The law was passed in response to concerns over energy usage during times of no electricity due to long winters without sunlight. By making standard time the default setting, businesses could plan their operations around the clock without having to consider the effects of switching their clocks back or forth each year.
Additionally, the state wanted to avoid having its residents travel across state lines to find work during the winter months. The law was also meant to improve the quality of life by reducing traffic accidents and other crimes that may occur due to impaired drivers when they fall asleep at the wheel.
Over the years, many studies have been conducted on the effects of adopting daylight saving time. Although some studies have shown that using daylight saving time can reduce the number of deaths caused by motor vehicle crashes during periods of heavy traffic, others have found no such correlation.
The state of Indiana has always chosen central time, which is based on the location of Indianapolis near the center of the country.
Indiana Time Zones The majority of the state follows Eastern Time, with Eastern Standard Time (EST) in the winter and Eastern Daylight Time (EDT) in the summer when DST is in effect. However, a small section of southern Indiana is one hour ahead of Eastern Time, which uses Central Time instead.

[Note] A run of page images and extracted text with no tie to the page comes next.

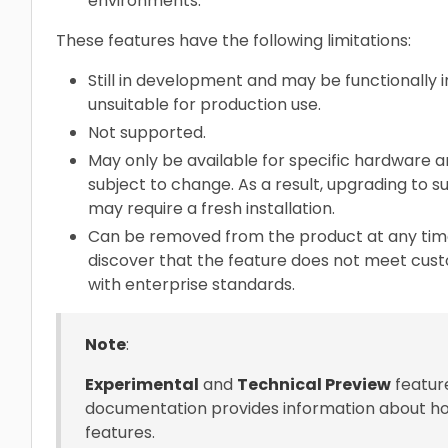
environments.
These features have the following limitations:
Still in development and may be functionally 
unsuitable for production use.
Not supported.
May only be available for specific hardware ar
subject to change. As a result, upgrading to
may require a fresh installation.
Can be removed from the product at any time.
discover that the feature does not meet cus
with enterprise standards.
Note
:
Experimental
and
Technical Preview
feature
documentation provides information about ho
features.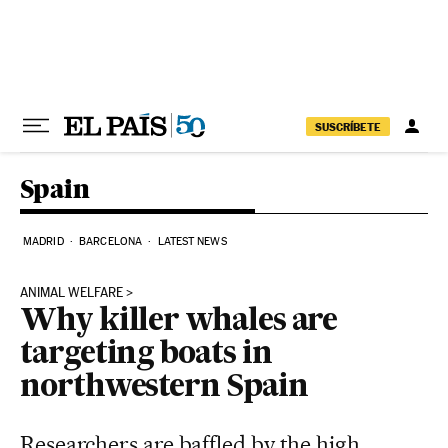
Skip to content
SUSCRÍBETE
Spain
MADRID
BARCELONA
LATEST NEWS
ANIMAL WELFARE
Why killer whales are
targeting boats in
northwestern Spain
Researchers are baffled by the high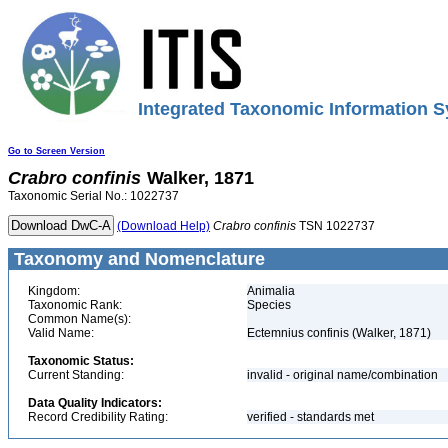
Integrated Taxonomic Information S
Go to Screen Version
Crabro
confinis
Walker, 1871
Taxonomic Serial No.: 1022737
(Download Help)
Crabro
confinis
TSN 1022737
Taxonomy and Nomenclature
Kingdom:
Animalia
Taxonomic Rank:
Species
Common Name(s):
Valid Name:
Ectemnius confinis (Walker, 1871)
Taxonomic Status:
Current Standing:
invalid - original name/combination
Data Quality Indicators:
Record Credibility Rating:
verified - standards met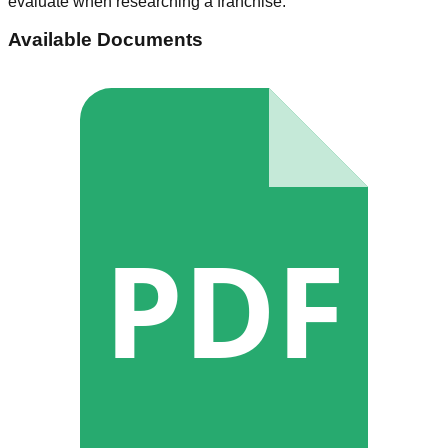
evaluate when researching a franchise.
Available Documents
PDF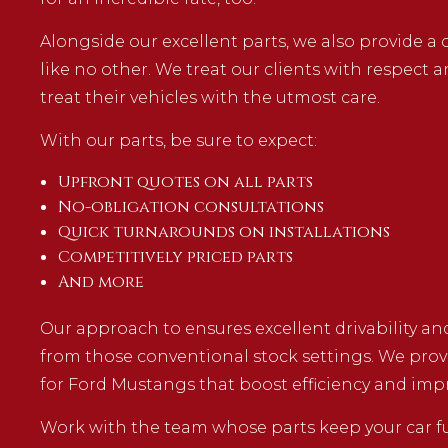
Alongside our excellent parts, we also provide 
like no other. We treat our clients with respect 
treat their vehicles with the utmost care.
With our parts, be sure to expect:
Upfront quotes on all parts
No-obligation consultations
Quick turnarounds on installations
Competitively priced parts
And more
Our approach to ensures excellent drivability a
from those conventional stock settings. We pro
for Ford Mustangs that boost efficiency and impr
Work with the team whose parts keep your car fu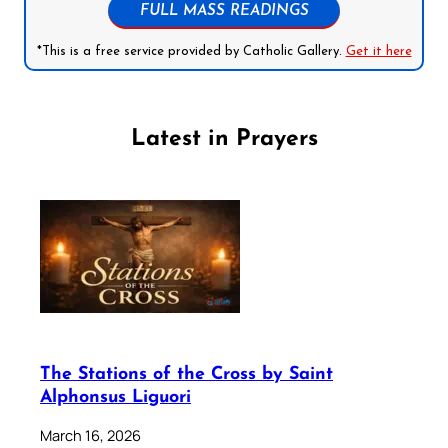
FULL MASS READINGS
*This is a free service provided by Catholic Gallery.
Get it here
Latest in Prayers
The Stations of the Cross by Saint
Alphonsus Liguori
March 16, 2026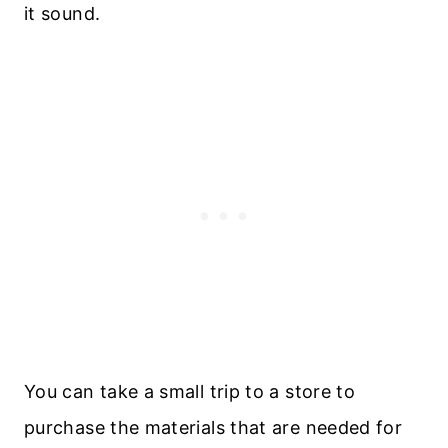
it sound.
You can take a small trip to a store to
purchase the materials that are needed for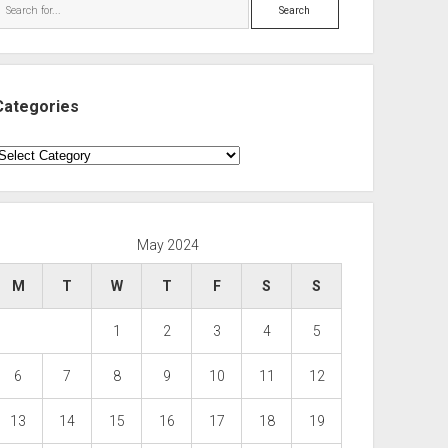
Search
Categories
ategories
May 2024
M
T
W
T
F
S
S
1
2
3
4
5
6
7
8
9
10
11
12
13
14
15
16
17
18
19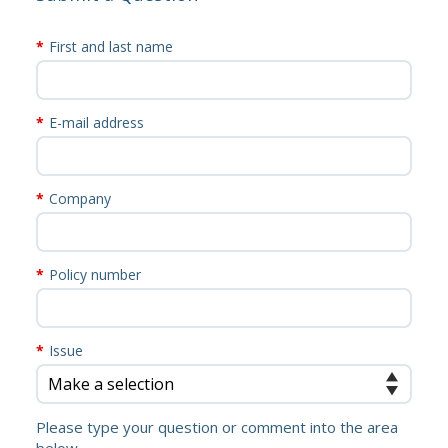
First and last name
E-mail address
Company
Policy number
Issue
Please type your question or comment into the area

During DST, the clock is moved an hour ahead of UTC. So during DST, Indiana is actually on CST while most of the country is on CDT. When DST was first implemented in 1966, it only applied to April through October. Now every year except for 2001 when it was canceled entirely, Indiana has adopted some form of DST. There are two periods that can be considered separate instances of DST: March 8-April 1 and August 5-October 1. During these times, Indiana uses its own version of DST called "Central Time" which means the state is one hour behind Chicago and Detroit at the switch to DST and again when DST ends.
In 2017, Indiana will start DST on April 1 at 3 a.m. and end on October 1 at 3 a.m. The state switches back to standard time on November 1 at 3 a.m.